## REQUIRED ACTION
Only lines that contain the word "JSON" are to be returned from the data below.

Saved data entries:
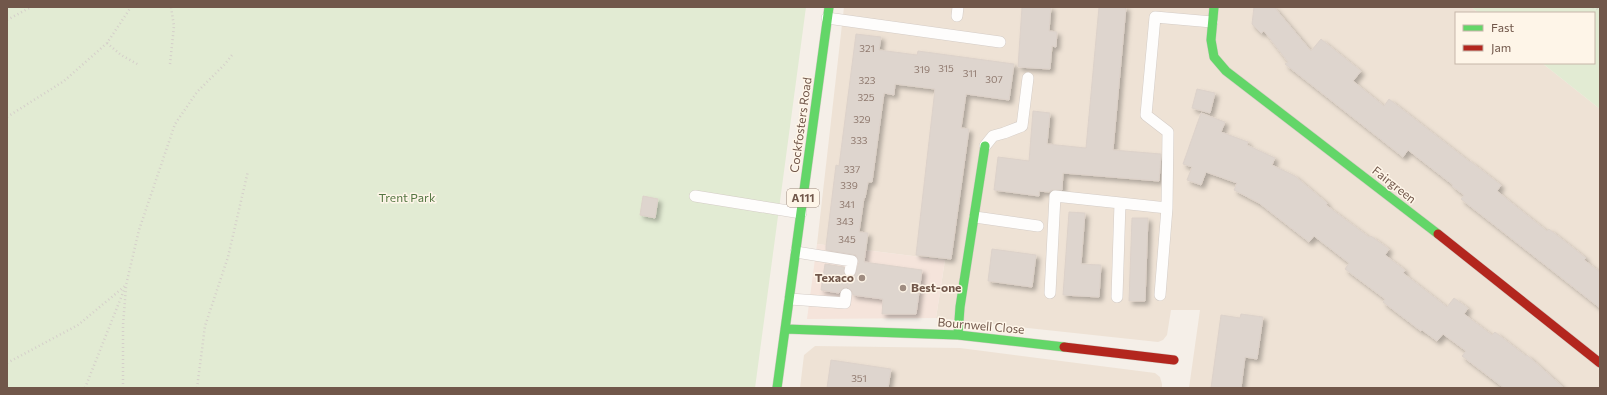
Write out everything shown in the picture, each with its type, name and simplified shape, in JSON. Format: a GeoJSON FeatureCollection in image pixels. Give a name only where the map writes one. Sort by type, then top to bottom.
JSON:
{"type":"FeatureCollection","features":[{"type":"Feature","properties":{"kind":"street","name":"Fairgreen"},"geometry":{"type":"LineString","coordinates":[[1214,7],[1211,40],[1214,56],[1226,71],[1468,257],[1600,363]]}},
{"type":"Feature","properties":{"kind":"street","name":"Cockfosters Road"},"geometry":{"type":"LineString","coordinates":[[777,388],[828,12]]}},
{"type":"Feature","properties":{"kind":"street"},"geometry":{"type":"LineString","coordinates":[[958,334],[960,307],[985,146]]}},
{"type":"Feature","properties":{"kind":"street","name":"Bournwell Close"},"geometry":{"type":"LineString","coordinates":[[785,330],[958,334],[1174,360]]}},
{"type":"Feature","properties":{"kind":"lane"},"geometry":{"type":"LineString","coordinates":[[828,12],[1000,42]]}},
{"type":"Feature","properties":{"kind":"lane"},"geometry":{"type":"LineString","coordinates":[[1160,295],[1167,208],[1168,132],[1146,115],[1155,16],[1212,22]]}},
{"type":"Feature","properties":{"kind":"lane"},"geometry":{"type":"LineString","coordinates":[[985,146],[993,136],[1022,126],[1028,78]]}},
{"type":"Feature","properties":{"kind":"lane"},"geometry":{"type":"LineString","coordinates":[[695,196],[801,212]]}},
{"type":"Feature","properties":{"kind":"lane"},"geometry":{"type":"LineString","coordinates":[[1050,293],[1054,196],[1167,208]]}},
{"type":"Feature","properties":{"kind":"lane"},"geometry":{"type":"LineString","coordinates":[[1117,297],[1120,203]]}},
{"type":"Feature","properties":{"kind":"lane"},"geometry":{"type":"LineString","coordinates":[[975,217],[1038,226]]}},
{"type":"Feature","properties":{"kind":"lane"},"geometry":{"type":"LineString","coordinates":[[796,252],[852,261],[850,271]]}},
{"type":"Feature","properties":{"kind":"lane"},"geometry":{"type":"LineString","coordinates":[[790,299],[845,303],[846,294]]}},
{"type":"Feature","properties":{"kind":"path"},"geometry":{"type":"LineString","coordinates":[[7,20],[32,7]]}},
{"type":"Feature","properties":{"kind":"path"},"geometry":{"type":"LineString","coordinates":[[7,117],[64,81],[107,42],[131,7]]}},
{"type":"Feature","properties":{"kind":"path"},"geometry":{"type":"LineString","coordinates":[[170,64],[174,26],[171,7]]}},
{"type":"Feature","properties":{"kind":"path"},"geometry":{"type":"LineString","coordinates":[[1593,7],[1600,10]]}},
{"type":"Feature","properties":{"kind":"path"},"geometry":{"type":"LineString","coordinates":[[107,42],[121,55],[139,65]]}},
{"type":"Feature","properties":{"kind":"path"},"geometry":{"type":"LineString","coordinates":[[85,388],[126,285],[139,230],[175,124],[197,92],[232,55]]}},
{"type":"Feature","properties":{"kind":"path"},"geometry":{"type":"LineString","coordinates":[[197,388],[205,326],[228,257],[248,172]]}},
{"type":"Feature","properties":{"kind":"path"},"geometry":{"type":"LineString","coordinates":[[7,363],[78,325],[126,285]]}},
{"type":"Feature","properties":{"kind":"path"},"geometry":{"type":"LineString","coordinates":[[123,388],[123,325],[126,285]]}},
{"type":"Feature","properties":{"kind":"shaded area"},"geometry":{"type":"Polygon","coordinates":[[[844,7],[1471,7],[1478,12],[1455,12],[1455,64],[1543,64],[1600,109],[1600,388],[1189,388],[1200,310],[1171,310],[1167,335],[1163,340],[1158,342],[936,318],[945,260],[817,244],[844,7]]]}},
{"type":"Feature","properties":{"kind":"shaded area"},"geometry":{"type":"Polygon","coordinates":[[[817,244],[945,260],[936,318],[807,319],[817,244]]]}},
{"type":"Feature","properties":{"kind":"shaded area"},"geometry":{"type":"Polygon","coordinates":[[[815,346],[960,348],[1155,373],[1160,377],[1162,388],[800,388],[804,355],[815,346]]]}},
{"type":"Feature","properties":{"kind":"green space","name":"Trent Park"},"geometry":{"type":"Polygon","coordinates":[[[7,7],[806,7],[755,388],[7,388],[7,7]]]}},
{"type":"Feature","properties":{"kind":"green space"},"geometry":{"type":"Polygon","coordinates":[[[1471,7],[1600,7],[1600,109],[1543,64],[1595,64],[1595,12],[1478,12],[1471,7]]]}},
{"type":"Feature","properties":{"kind":"building"},"geometry":{"type":"Polygon","coordinates":[[[1022,7],[1051,7],[1049,31],[1057,32],[1056,47],[1052,46],[1050,69],[1018,67],[1022,7]]]}},
{"type":"Feature","properties":{"kind":"building"},"geometry":{"type":"Polygon","coordinates":[[[1099,7],[1126,7],[1113,150],[1161,154],[1159,181],[1063,173],[1062,190],[1052,190],[1049,192],[1039,191],[1039,196],[994,190],[998,157],[1029,161],[1033,111],[1050,113],[1047,144],[1086,148],[1099,7]]]}},
{"type":"Feature","properties":{"kind":"building"},"geometry":{"type":"Polygon","coordinates":[[[1254,7],[1274,7],[1311,51],[1321,39],[1361,71],[1353,81],[1384,106],[1389,99],[1501,185],[1497,191],[1523,212],[1547,231],[1549,229],[1586,258],[1584,260],[1600,272],[1600,308],[1461,199],[1464,195],[1408,150],[1403,157],[1285,64],[1288,62],[1264,31],[1261,33],[1252,24],[1254,7]]]}},
{"type":"Feature","properties":{"kind":"building"},"geometry":{"type":"Polygon","coordinates":[[[856,34],[881,37],[879,50],[917,55],[918,51],[1014,64],[1009,100],[966,94],[961,128],[969,129],[951,259],[916,255],[935,89],[895,84],[894,95],[884,93],[872,182],[868,182],[859,232],[868,233],[864,262],[922,270],[916,314],[882,314],[883,299],[853,295],[852,291],[847,287],[843,288],[839,293],[821,290],[825,264],[844,267],[844,274],[849,278],[855,275],[859,262],[856,255],[826,250],[836,165],[839,166],[856,34]]]}},
{"type":"Feature","properties":{"kind":"building"},"geometry":{"type":"Polygon","coordinates":[[[1197,89],[1215,93],[1210,113],[1192,108],[1197,89]]]}},
{"type":"Feature","properties":{"kind":"building"},"geometry":{"type":"Polygon","coordinates":[[[1201,113],[1225,122],[1221,132],[1248,142],[1247,145],[1275,158],[1272,165],[1295,176],[1327,203],[1326,205],[1369,237],[1371,236],[1389,249],[1385,255],[1405,270],[1403,273],[1447,307],[1454,298],[1468,308],[1464,314],[1492,335],[1495,332],[1526,356],[1527,355],[1564,388],[1504,388],[1462,356],[1466,351],[1443,334],[1437,341],[1422,330],[1421,331],[1383,302],[1385,299],[1345,269],[1349,263],[1314,236],[1309,242],[1259,203],[1234,190],[1237,183],[1206,172],[1201,185],[1187,180],[1192,167],[1183,164],[1201,113]]]}},
{"type":"Feature","properties":{"kind":"building"},"geometry":{"type":"Polygon","coordinates":[[[643,196],[658,199],[655,218],[640,215],[643,196]]]}},
{"type":"Feature","properties":{"kind":"building"},"geometry":{"type":"Polygon","coordinates":[[[1069,212],[1085,213],[1081,264],[1101,265],[1099,297],[1063,295],[1069,212]]]}},
{"type":"Feature","properties":{"kind":"building"},"geometry":{"type":"Polygon","coordinates":[[[1132,218],[1148,218],[1145,301],[1129,301],[1132,218]]]}},
{"type":"Feature","properties":{"kind":"building"},"geometry":{"type":"Polygon","coordinates":[[[992,249],[1036,255],[1032,287],[988,281],[992,249]]]}},
{"type":"Feature","properties":{"kind":"building"},"geometry":{"type":"Polygon","coordinates":[[[1241,314],[1263,317],[1257,359],[1245,357],[1241,388],[1211,388],[1221,315],[1240,318],[1241,314]]]}},
{"type":"Feature","properties":{"kind":"building"},"geometry":{"type":"Polygon","coordinates":[[[831,360],[891,369],[888,388],[827,388],[831,360]]]}},
{"type":"Feature","properties":{"kind":"traffic: fast"},"geometry":{"type":"LineString","coordinates":[[777,388],[829,7]]}},
{"type":"Feature","properties":{"kind":"traffic: fast"},"geometry":{"type":"LineString","coordinates":[[1214,7],[1211,40],[1214,57],[1226,71],[1438,234]]}},
{"type":"Feature","properties":{"kind":"traffic: fast"},"geometry":{"type":"LineString","coordinates":[[958,335],[960,307],[985,146]]}},
{"type":"Feature","properties":{"kind":"traffic: fast"},"geometry":{"type":"LineString","coordinates":[[785,329],[958,335],[1064,347]]}},
{"type":"Feature","properties":{"kind":"traffic: jam"},"geometry":{"type":"LineString","coordinates":[[1438,234],[1600,363]]}},
{"type":"Feature","properties":{"kind":"traffic: jam"},"geometry":{"type":"LineString","coordinates":[[1064,347],[1174,360]]}},
{"type":"Feature","properties":{"kind":"place","name":"Texaco"},"geometry":{"type":"Point","coordinates":[862,278]}},
{"type":"Feature","properties":{"kind":"place","name":"Best-one"},"geometry":{"type":"Point","coordinates":[903,288]}}]}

## RESPONSE TO THE EXERCISE
Write out everything shown in the picture, each with its type, name and simplified shape, in JSON. Format: a GeoJSON FeatureCollection in image pixels. Give a name only where the map writes one. Sort by type, then top to bottom.
JSON:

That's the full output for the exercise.